Dataset entries:
──────
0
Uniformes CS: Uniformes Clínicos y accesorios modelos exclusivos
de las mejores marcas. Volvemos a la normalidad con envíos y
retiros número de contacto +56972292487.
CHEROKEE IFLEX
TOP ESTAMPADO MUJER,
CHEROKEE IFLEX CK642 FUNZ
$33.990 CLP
──────
ABOUT THIS TASK:
Filter the entries above down to the lines containing the word "IFLEX".

YOUR SOLUTION:
CHEROKEE IFLEX
CHEROKEE IFLEX CK642 FUNZ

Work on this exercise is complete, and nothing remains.